Village Indians have grown to expect tourists to bring gifts. The children with their chestnut eyes and Three Stooges haircuts flocked around us, fighting for every pen, sweet or hat we gave them. One of our party threw handfuls of boiled sweets into the air, laughing as the children scrabbled in the dirt for them. I found the spectacle repellent. Later we were able to join the youngsters in a game of football on the village pitch - a rare moment of equality.
After dinner, and the worst of the evening deluge, we ventured into the forest again - this time by torchlight. In a small clearing, we switched off our torches. The buzzing and chirruping seemed to double in volume. I became aware of new sources of light all around me. Leaves glowed with a faint, ghostly radiance; fungi on the forest floor phosphoresced grey- green; glow-worms burrowed through the mulch at our feet, while in the air fireflies sparked and drifted. This was a rainforest within a rainforest - a shadowy nocturnal twin made of light rather than substance.

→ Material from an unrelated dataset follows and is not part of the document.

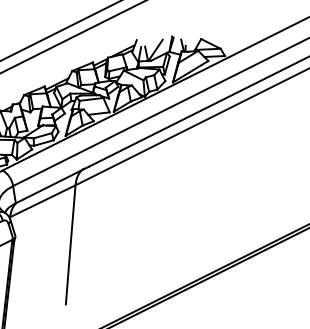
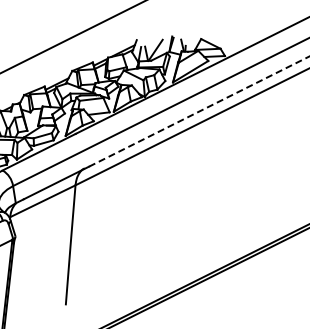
line at (60, 30): present -> none
line at (199, 111): solid -> dashed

A short stay in the Amazon can only provide the briefest taste of what life in this ancient rainforest world is like. For me, the most memorable experience was one of the simplest - lying in my cot, enclosed within a mosquito net, listening to the unending forest symphony. A sound that has existed for millions of years, and will continue to exist for millions more if lodges like the Explorama can encourage conservation.
FACT FILE
Adrian Beeby travelled to Peru with Kuoni Travel on their Highlights of Peru tour. This is a 14-night tour which also includes Lima, Cuzco, Arequippa and Machu Picchu. Cost ranges from pounds 2,096 to pounds 2,399. Telephone: 01306-742222.

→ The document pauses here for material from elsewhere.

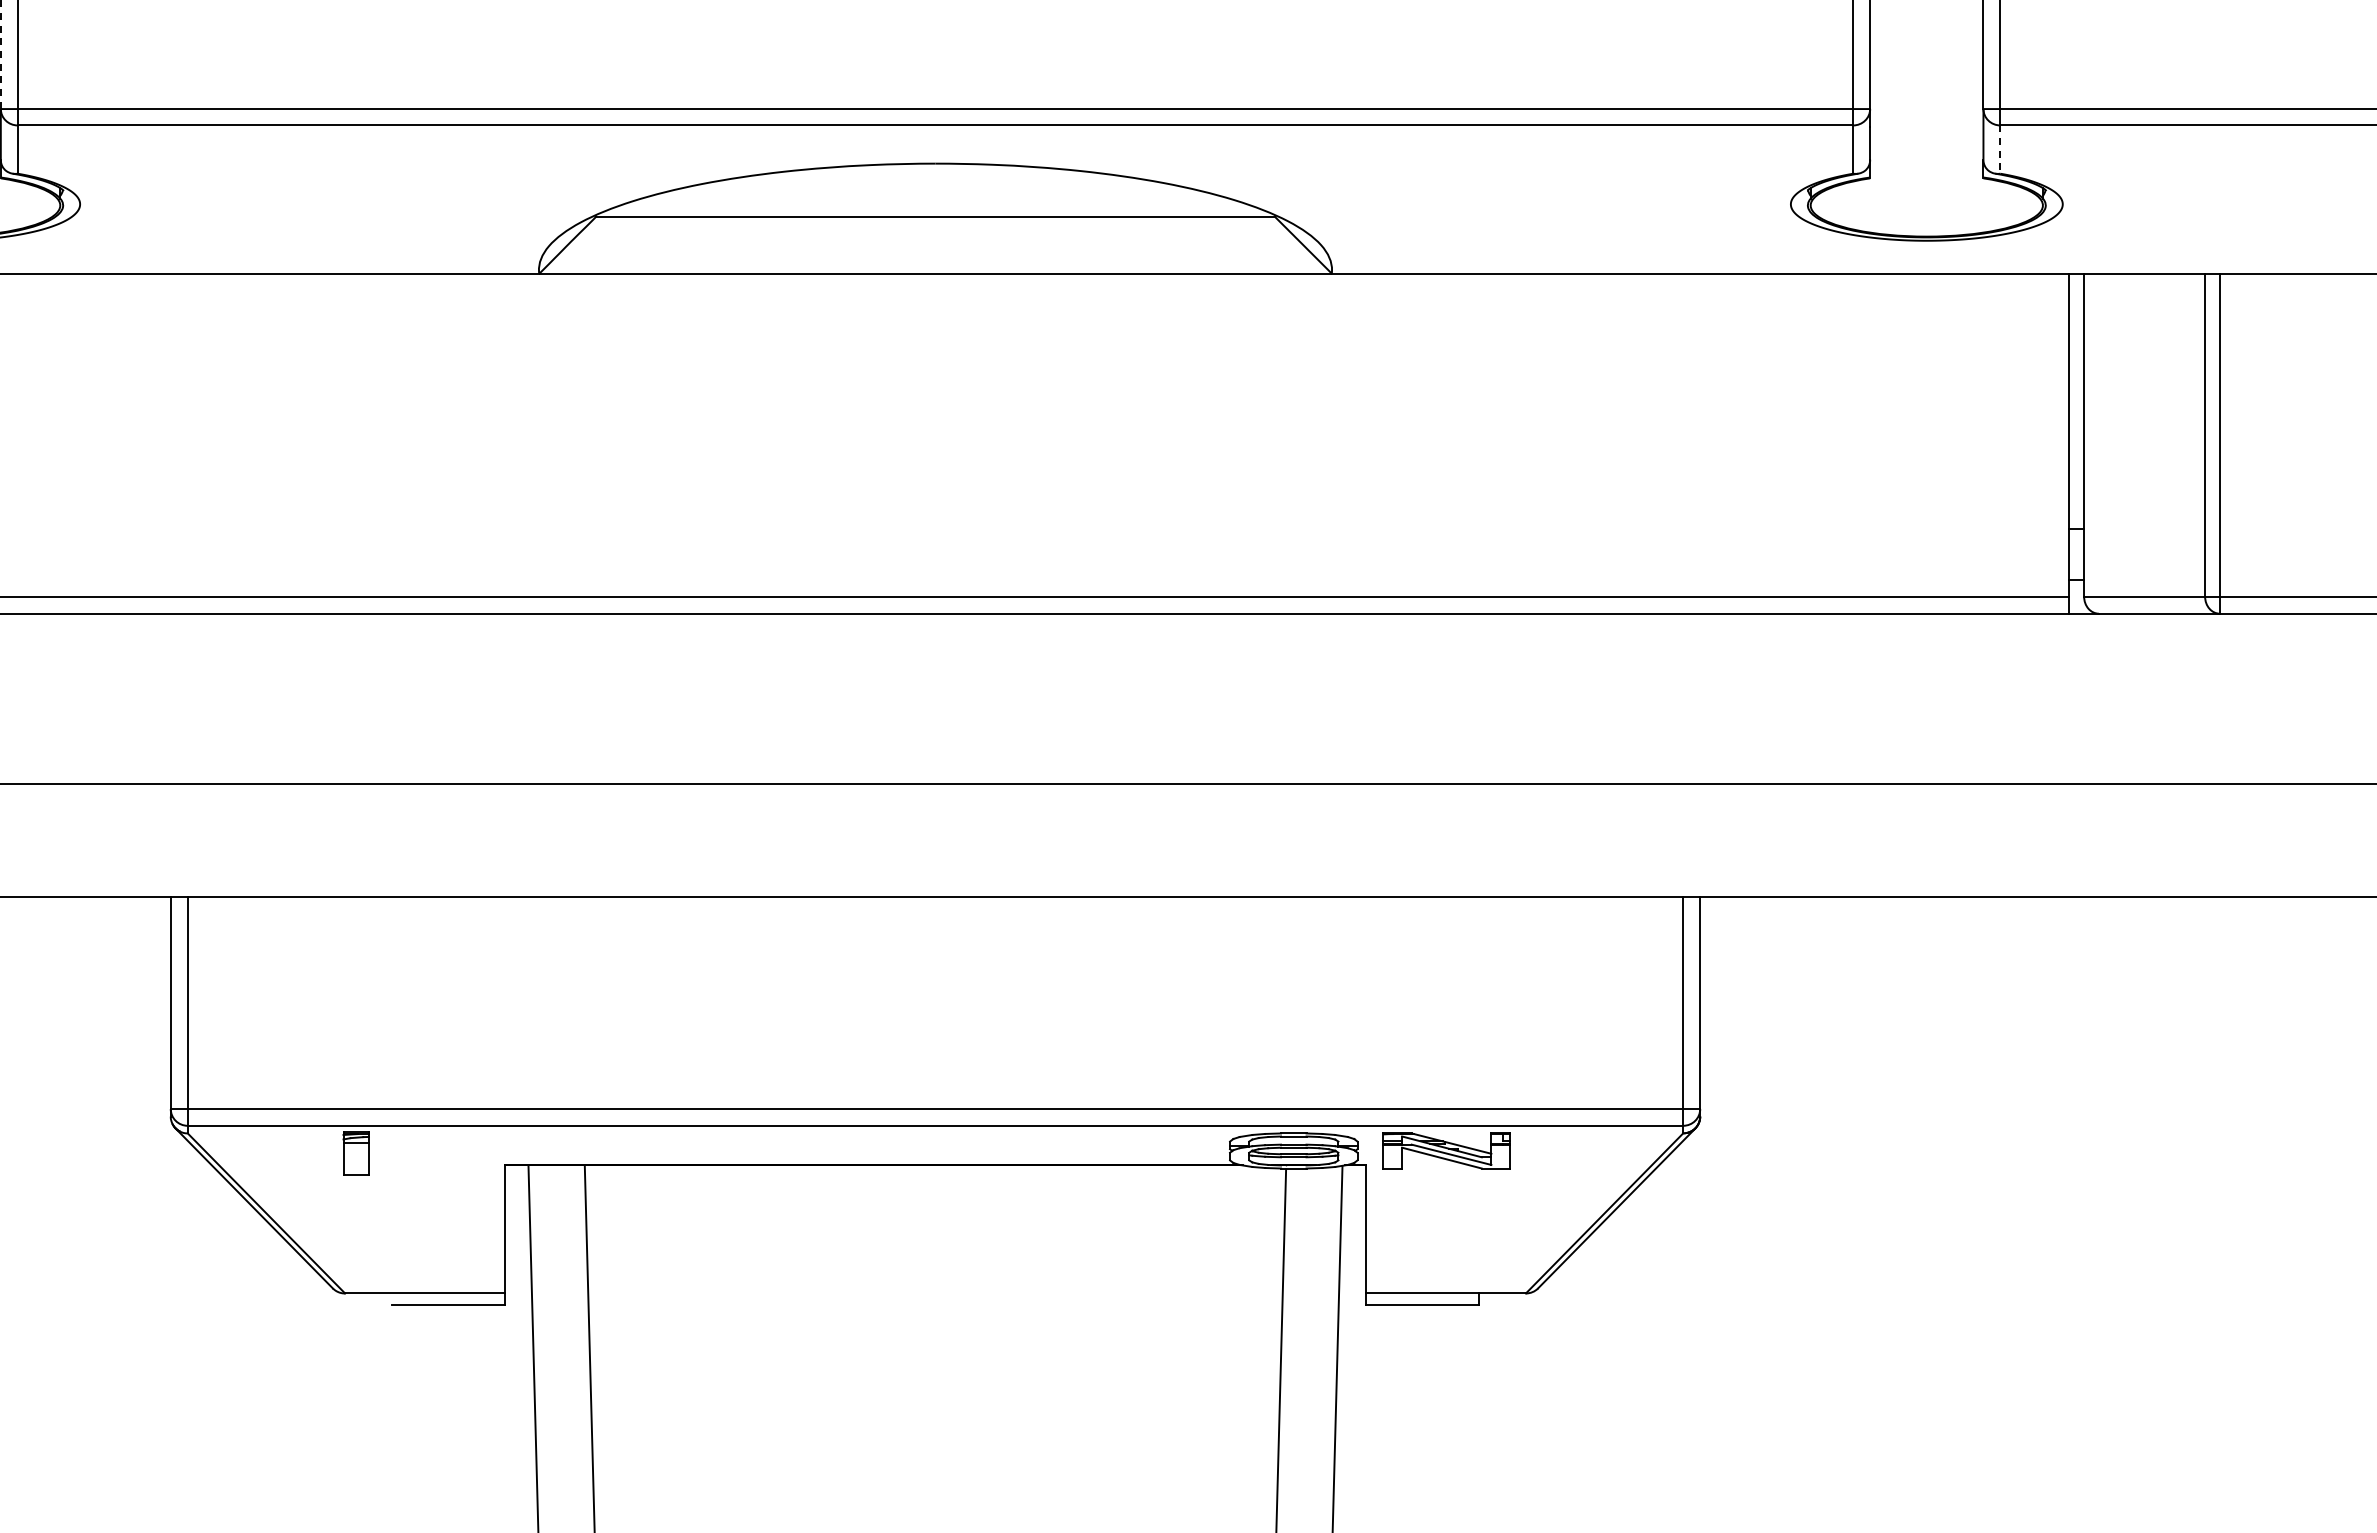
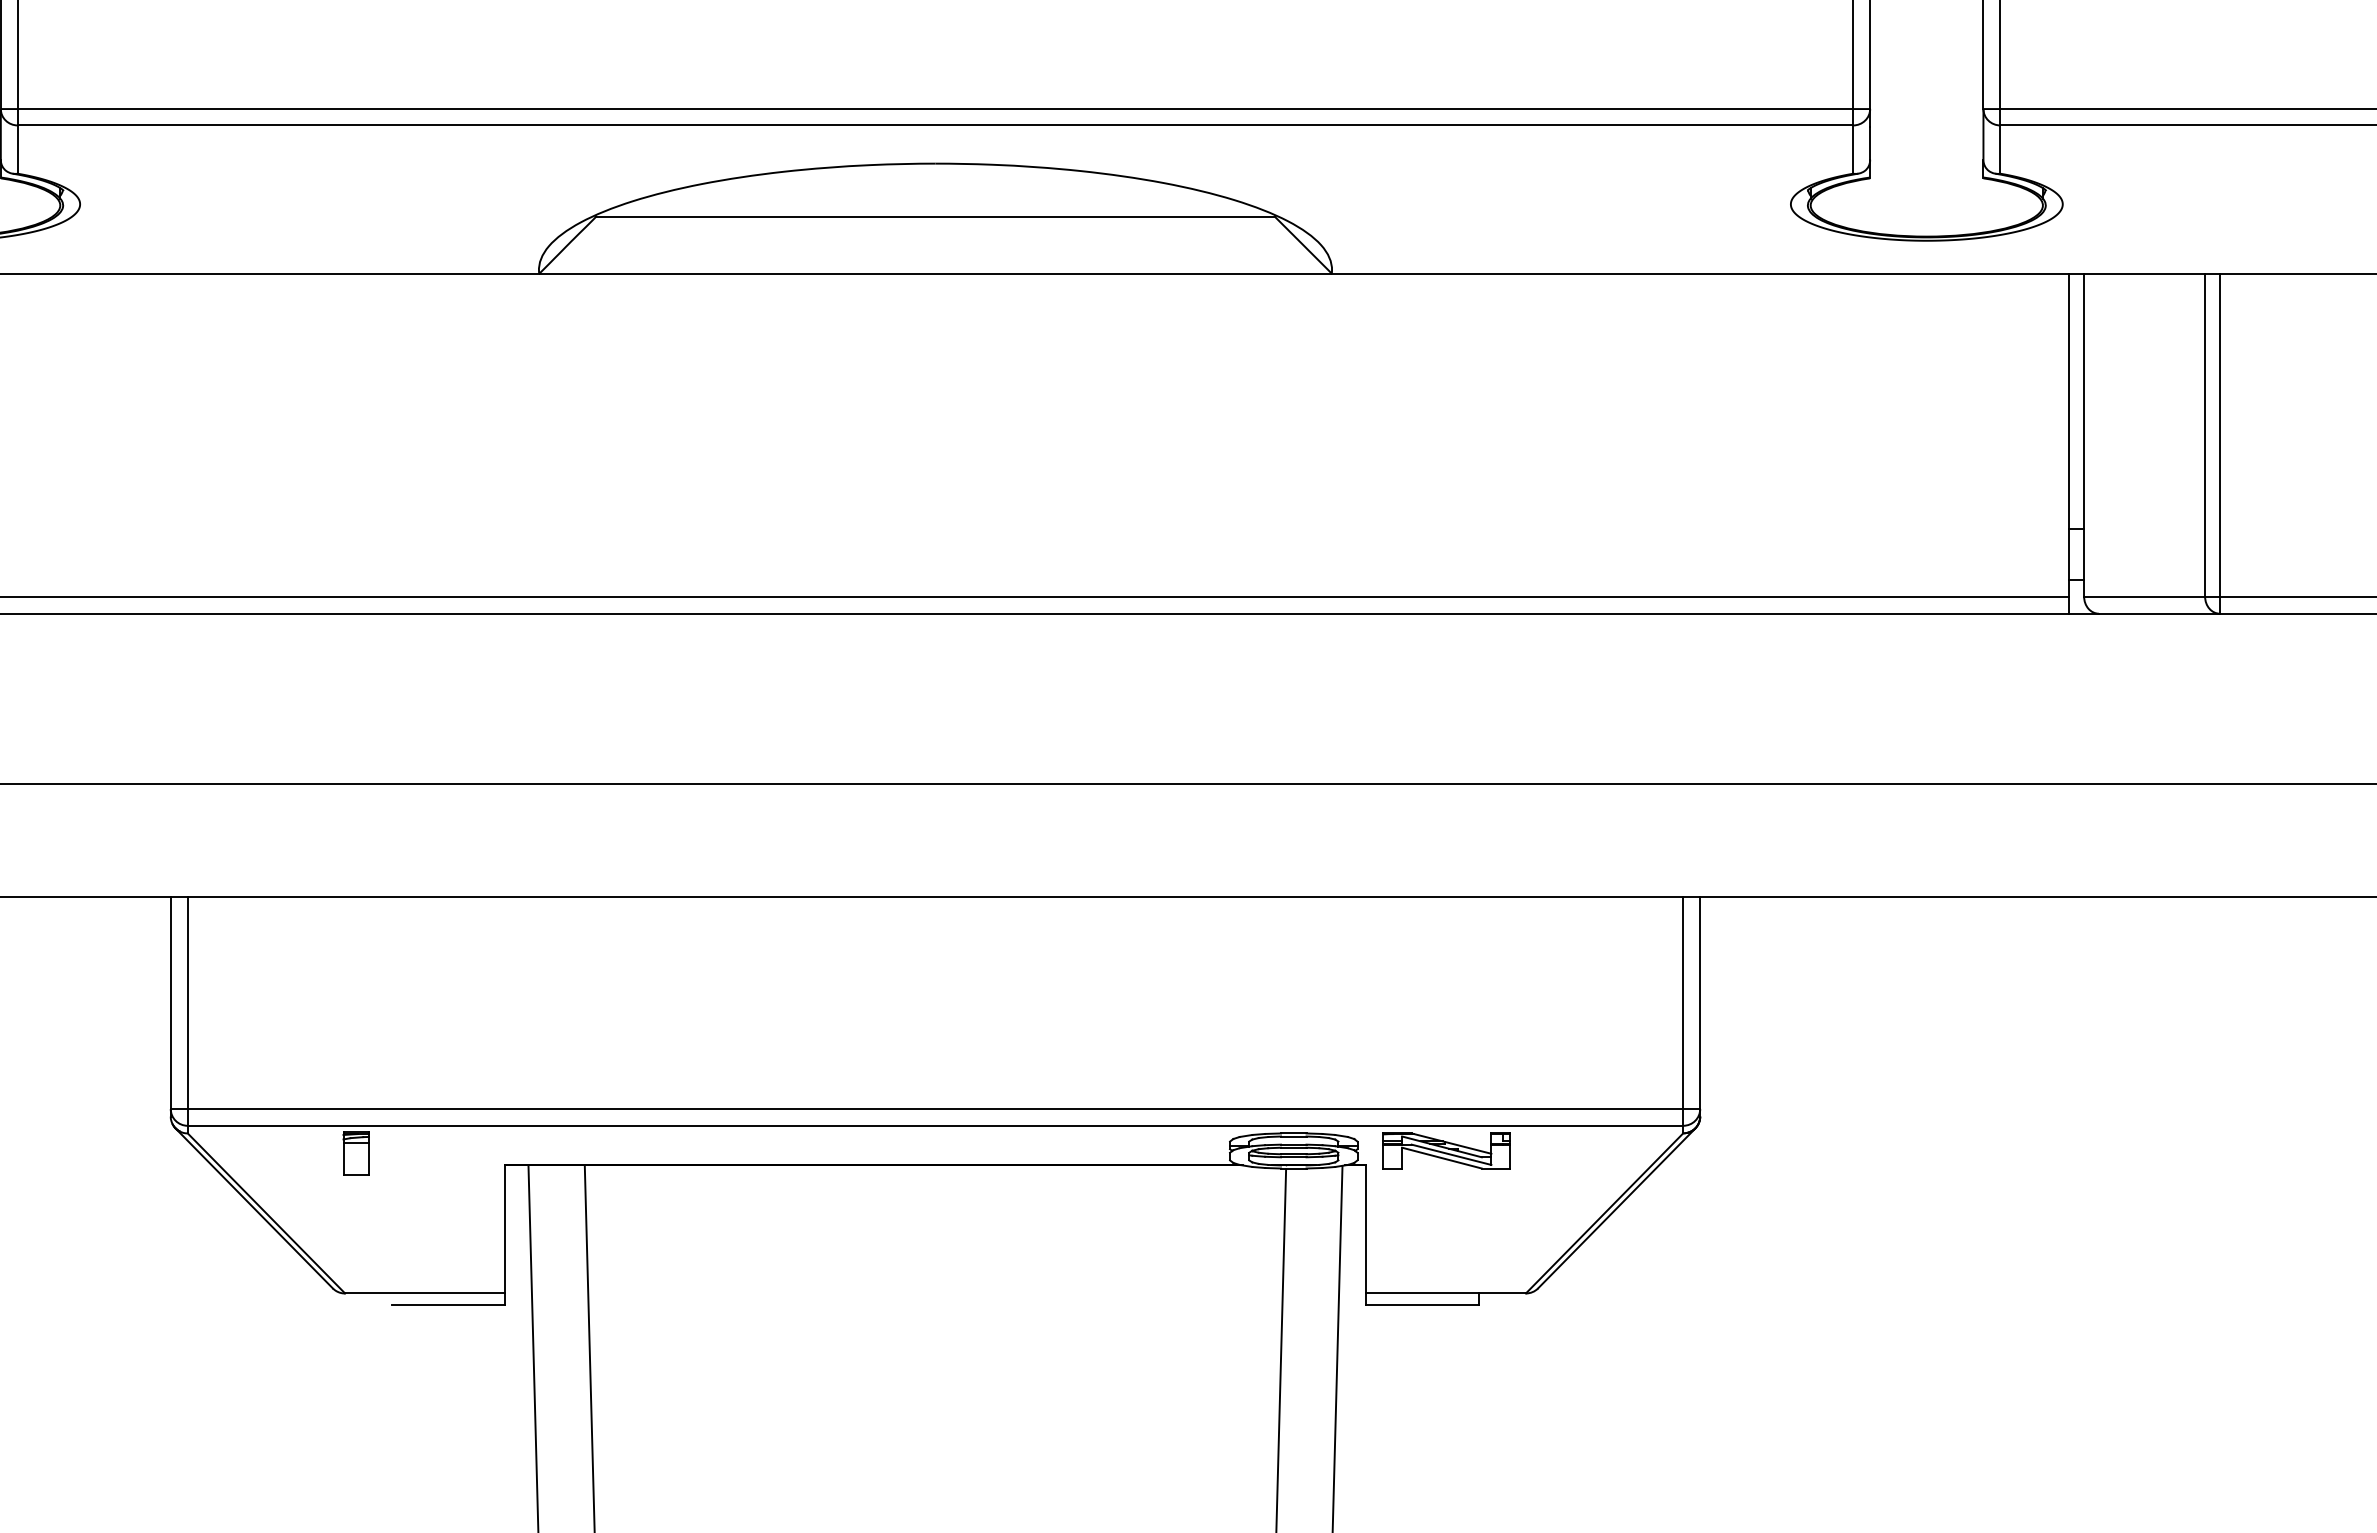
line at (0, 55): dashed -> solid
line at (2000, 150): dashed -> solid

If travelling independently, accommodation at the lodge costs $150 (US) for the first night and $60 for each night thereafter. Explorama Tours can be contacted in Iquitos on 00-51 94 25 2530. They do have staff who speak English.
Flights
KLM fly Heathrow to Lima via Amsterdam and Aruba - pounds 534 return. Then a return flight Lima-Iquitos costs pounds 145. (Prices exclusive of taxes.) Telephone Trailfinders on 0171-938 3939.
Season
The Peruvian rainforest has no real rainy or dry season so it doesn't matter when you go. The only seasons to speak of are the high water season from December to May and low water from June to November. Temperatures are relatively constant all year round, with daytime highs of 88 degrees Fahrenheit and nighttime lows of 72 degrees Fahrenheit. It is always extremely humid.
Kuelap
Journey Latin America offers tours to Kuelap, taking in the Moche and Chimu ruins on the north coast and a rainforest boat trip; tel: 0181-747 8315. For independent travellers, the best source of information is Footprints' Guide to Peru and/or the South American Explorers Club in Lima (Av Rep de Portugal 146, tel: (511)-425-0142). Lima-Chachapoyas flights can be booked on Expreso Aereo for about US$90. Basic dormitory accommodation is available at the Kuelap ruins.
Reading
The South American Handbook (Footprints) is the best practical guidebook. Bradt's Backpacking and Trekking in Peru and Bolivia also describes some of the ruins. For independent travellers, the South American Explorers Club in Lima (Av Rep de Portugal 146, tel: (511)-425-0142) has more information.